This article has been corrected.*
The long run-up to Chinese online commerce giant Alibaba’s blockbuster public offering has been punctuated by numerous updates to the company’s IPO prospectus filed with US regulators, each revealing more detail than the last.
The company’s decision to file in New York, rather than Hong Kong, was based on company leaders’ desire to retain control of the board of directors. US regulators appear to be pushing Alibaba to spell out, in increasingly specific detail, what exactly this control will mean for investors.
In three of the latest filings, the first on July 11, Alibaba has set out a stark warning to potential investors about the motives of the ”Alibaba Partnership,” a powerful 27-member group also known as Lakeside Partners that will nominate a majority of the company’s board of directors.
Under the section marked “Risks related to our corporate structure,” the prospectus warns investors that “the interests of the Alibaba Partnership may conflict with your interests.” The voting rights of the partnership, it says:
… will limit your ability to influence corporate matters, including any matters to be determined by our board of directors. The interests of the Alibaba Partnership may not coincide with your interests, and the Alibaba Partnership or its director nominees may make decisions with which you disagree, including decisions on important topics such as compensation, management succession, acquisition strategy and our business and financial strategy.

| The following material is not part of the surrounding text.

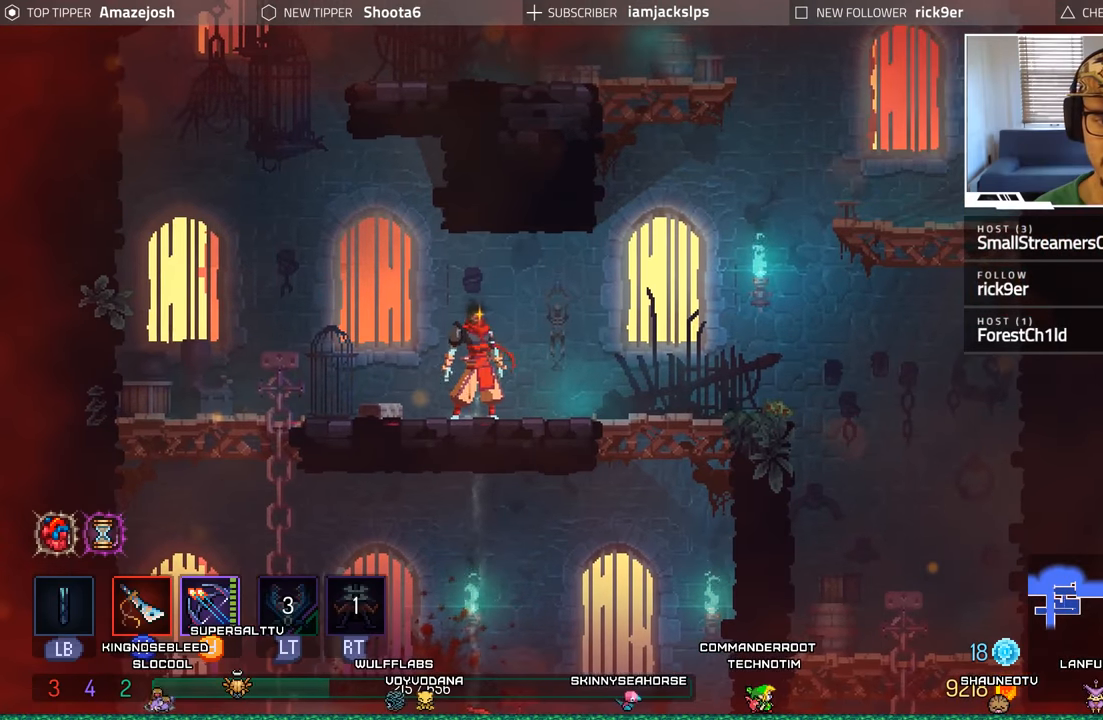
{"buttons": [], "left_stick": "center", "right_stick": "center", "events": []}
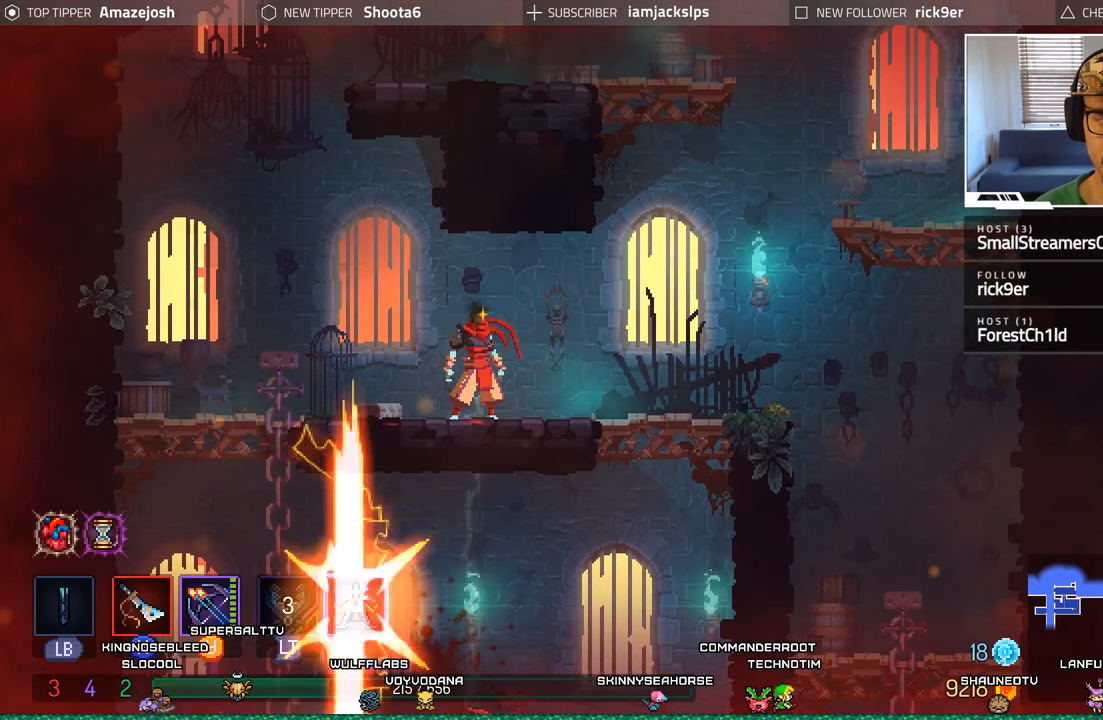
{"buttons": [], "left_stick": "center", "right_stick": "center", "events": []}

In particular, Alibaba says, the partnership may “focus on the long-term interests of our ecosystem participants at the expense of our short-term financial results.” Ecosystem participants are defined in another part of the prospectus as the “buyers, sellers, third-party service providers, strategic alliance partners, and investee companies” involved in Alibaba’s online sales platform.
By giving the partnership, and an elite committee within it, control of the company’s ultimate decision-making body, Alibaba’s top management has created a situation that executives at many publicly traded companies will envy. Although the company’s IPO could raise more than $20 billion in exchange for shares, managers are making it increasingly clear that they will ignore the pressure from investors for short-term returns that dogs so many other CEOs.
This lack of control is unlikely to deter many investors. Alibaba’s second-quarter net income nearly tripled, to $2 billion, the company said yesterday, helped in part by a meteoric rise in mobile revenue. Shareholder Yahoo has made it clear it isn’t going to part with its Alibaba stake unless forced, despite the Alibaba partnership’s ultimate control. As one analyst told Reuters this week, investors are “ready to buy,” whether anyone is going to listen to them or not.
*An earlier version of this article said that Alibaba’s prospectus filed on August 27 was the first to say that the interests of Alibaba’s partnership may conflict with investors’ interests. A prospectus dated July 11 was the first to state this.